*** Data provided Section Begins ***

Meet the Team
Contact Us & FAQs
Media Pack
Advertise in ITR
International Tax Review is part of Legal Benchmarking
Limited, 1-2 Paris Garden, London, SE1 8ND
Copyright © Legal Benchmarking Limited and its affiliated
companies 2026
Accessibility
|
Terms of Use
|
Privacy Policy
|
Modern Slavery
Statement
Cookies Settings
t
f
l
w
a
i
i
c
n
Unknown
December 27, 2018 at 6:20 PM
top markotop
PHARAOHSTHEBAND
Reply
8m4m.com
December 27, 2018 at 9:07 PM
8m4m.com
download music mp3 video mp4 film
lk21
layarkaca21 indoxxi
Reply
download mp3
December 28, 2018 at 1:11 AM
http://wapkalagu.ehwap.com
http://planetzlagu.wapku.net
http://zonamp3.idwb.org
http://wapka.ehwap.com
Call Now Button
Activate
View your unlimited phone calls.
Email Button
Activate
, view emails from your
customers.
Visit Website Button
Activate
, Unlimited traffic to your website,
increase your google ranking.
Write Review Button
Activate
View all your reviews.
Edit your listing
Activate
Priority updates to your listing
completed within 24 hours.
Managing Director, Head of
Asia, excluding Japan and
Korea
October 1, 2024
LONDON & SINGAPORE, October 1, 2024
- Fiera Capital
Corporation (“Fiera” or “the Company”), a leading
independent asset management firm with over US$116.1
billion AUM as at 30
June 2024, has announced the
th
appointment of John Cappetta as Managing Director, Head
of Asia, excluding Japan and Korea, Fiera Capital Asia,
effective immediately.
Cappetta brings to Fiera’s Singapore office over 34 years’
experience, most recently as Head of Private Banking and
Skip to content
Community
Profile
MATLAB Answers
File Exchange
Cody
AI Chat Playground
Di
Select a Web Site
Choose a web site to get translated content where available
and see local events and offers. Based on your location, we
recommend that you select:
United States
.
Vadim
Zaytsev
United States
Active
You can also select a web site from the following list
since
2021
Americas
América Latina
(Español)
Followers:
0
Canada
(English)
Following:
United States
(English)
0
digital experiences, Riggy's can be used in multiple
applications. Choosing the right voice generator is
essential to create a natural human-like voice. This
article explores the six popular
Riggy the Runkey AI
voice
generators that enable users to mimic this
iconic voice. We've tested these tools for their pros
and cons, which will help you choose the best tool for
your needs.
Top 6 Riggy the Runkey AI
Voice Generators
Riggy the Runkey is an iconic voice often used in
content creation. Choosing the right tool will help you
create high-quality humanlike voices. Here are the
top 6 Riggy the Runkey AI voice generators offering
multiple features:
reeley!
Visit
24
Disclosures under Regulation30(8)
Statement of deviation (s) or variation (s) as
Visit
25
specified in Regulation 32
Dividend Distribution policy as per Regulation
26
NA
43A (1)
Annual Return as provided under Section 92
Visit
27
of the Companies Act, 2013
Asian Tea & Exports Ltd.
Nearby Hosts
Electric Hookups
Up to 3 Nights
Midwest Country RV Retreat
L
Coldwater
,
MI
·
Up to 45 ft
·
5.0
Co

*** Data provided Section Ends ***

What you will do — List every line from the entries above in which "Legal" appears.

Solution to this task —
International Tax Review is part of Legal Benchmarking
Copyright © Legal Benchmarking Limited and its affiliated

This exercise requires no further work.